I suspect there's a second code hidden in there. From the article, describing the code symbols that are Roman letters:
These unaccented Roman letters appeared with the frequency
you’d expect in a European language. But they don’t
represent letters—they mark the spaces between words.
It's implausible that these characters just happen to appear with a language-like frequency distribution and are all meaningless spaces. I suspect they actually have a meaning and provide a second message.
To clarify, it's like taking "SthisEisCtheRfirstEmessageT" and assuming all the capitals just indicate spaces.
I wouldn't doubt it, since codes within codes was common. However its not clear that they are necessarily related. There where some secret codexes where the additional codes acted like a watermark to tell you whose copy of the notes it was so if they leaked out you could go deal with them.
As a kid I was always making up codes and ciphers. Much more of a spy vs spy kid than a cops and robbers kid.
My initial thought was that they were inserted as a diversion to those who thought a simple frequency analysis would break what appeared to be a simple substitution cipher. Whereas in practice, the 'expected' substitutions yield gibberish, and the actual message is encoded using poly-alphabetic substitutions to throw off simple attacks.

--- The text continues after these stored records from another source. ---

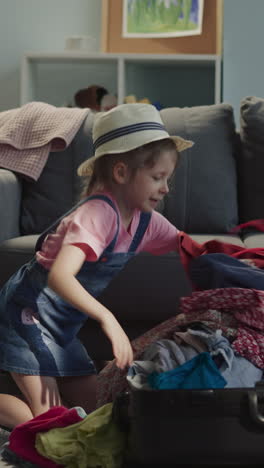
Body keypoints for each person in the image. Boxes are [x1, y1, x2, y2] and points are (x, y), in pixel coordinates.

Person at [0, 103, 193, 429]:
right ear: (120, 173)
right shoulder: (95, 215)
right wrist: (108, 319)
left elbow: (189, 247)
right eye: (157, 177)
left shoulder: (147, 221)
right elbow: (61, 277)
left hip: (61, 329)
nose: (165, 188)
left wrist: (234, 257)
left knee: (100, 411)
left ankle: (18, 379)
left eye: (167, 179)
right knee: (50, 423)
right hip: (27, 316)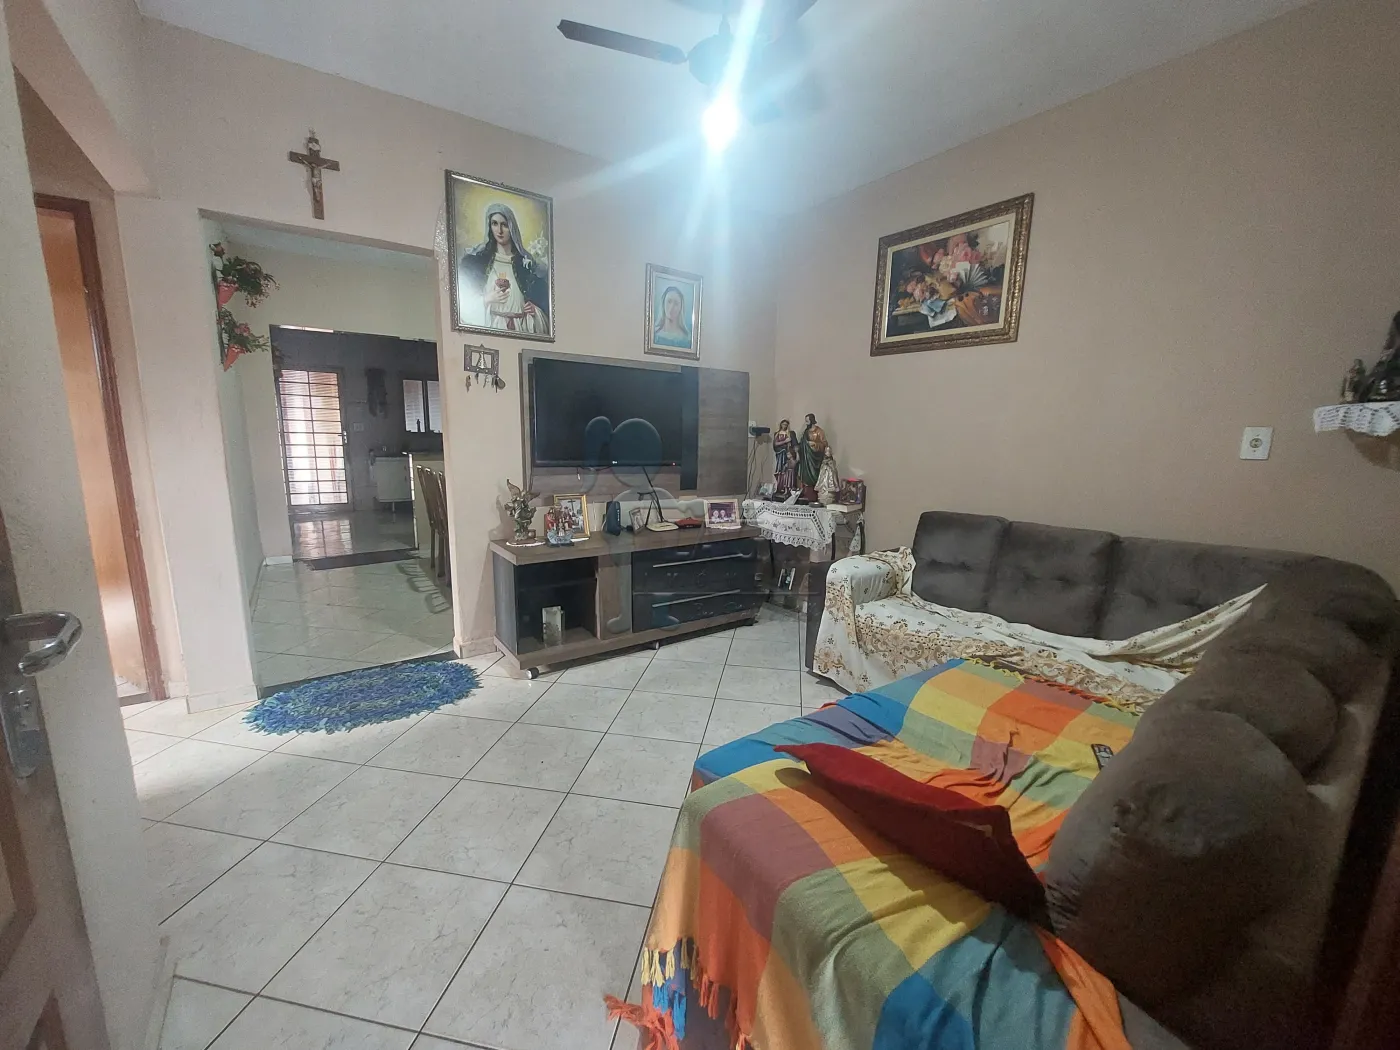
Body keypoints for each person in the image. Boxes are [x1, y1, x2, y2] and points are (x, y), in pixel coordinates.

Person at [458, 202, 550, 334]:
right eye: (494, 224)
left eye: (504, 225)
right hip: (492, 324)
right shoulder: (477, 262)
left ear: (511, 227)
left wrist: (534, 309)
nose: (499, 230)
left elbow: (543, 300)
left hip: (521, 326)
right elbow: (464, 309)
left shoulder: (525, 264)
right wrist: (487, 299)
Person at [797, 413, 828, 495]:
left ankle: (813, 493)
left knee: (815, 476)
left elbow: (825, 444)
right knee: (805, 477)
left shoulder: (819, 431)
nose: (806, 423)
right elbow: (802, 444)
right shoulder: (806, 432)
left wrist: (815, 444)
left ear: (812, 421)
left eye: (807, 421)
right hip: (806, 459)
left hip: (815, 459)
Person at [772, 419, 795, 493]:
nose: (784, 426)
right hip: (780, 454)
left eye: (786, 425)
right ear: (781, 425)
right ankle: (779, 486)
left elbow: (794, 445)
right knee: (780, 470)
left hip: (787, 454)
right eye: (783, 424)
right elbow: (775, 444)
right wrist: (785, 441)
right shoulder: (777, 433)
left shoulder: (790, 433)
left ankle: (786, 487)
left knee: (786, 470)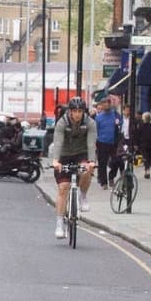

Probably depends on how you were picking them. If you were using something like DiceWare to pick letters from an English document, then yeah, you would nail the frequency. But if you were picking letters at random in your head, I would be very surprised if you got anything more than a very roughest of distributions. Anything more than "lots of e's, few q's" would surprise me.
Humans rather suck at picking random numbers. We skew towards picking numbers that seem "more random", whatever that means (which would probably work in your favour for picking random letters with an English frequency, though I'm not too sure), but we also avoid "randomly" generating streaks of numbers, because we feel those are "less random".
If you put two teams in a room, one flipping a fair coin (and writing down the results), and the other pretending to flip a coin but just faking the results, it is usually very trivial to pick out which team actually flipped the coin. They are going to have surprisingly long streaks of heads or tails.
I don't have any evidence to necessarily suggest it, but I suspect this anti-streak tendency will tend to be strong enough to interfere with any correct frequencies which may otherwise appear. ("Oh my, this is far too many e's in a row..")
Oh, heh, I can see it that way now. I had intended my comment to say that, since you'd be trying to reach that set of ratios to hide things, you'd probably fail miserably against any competent analysis.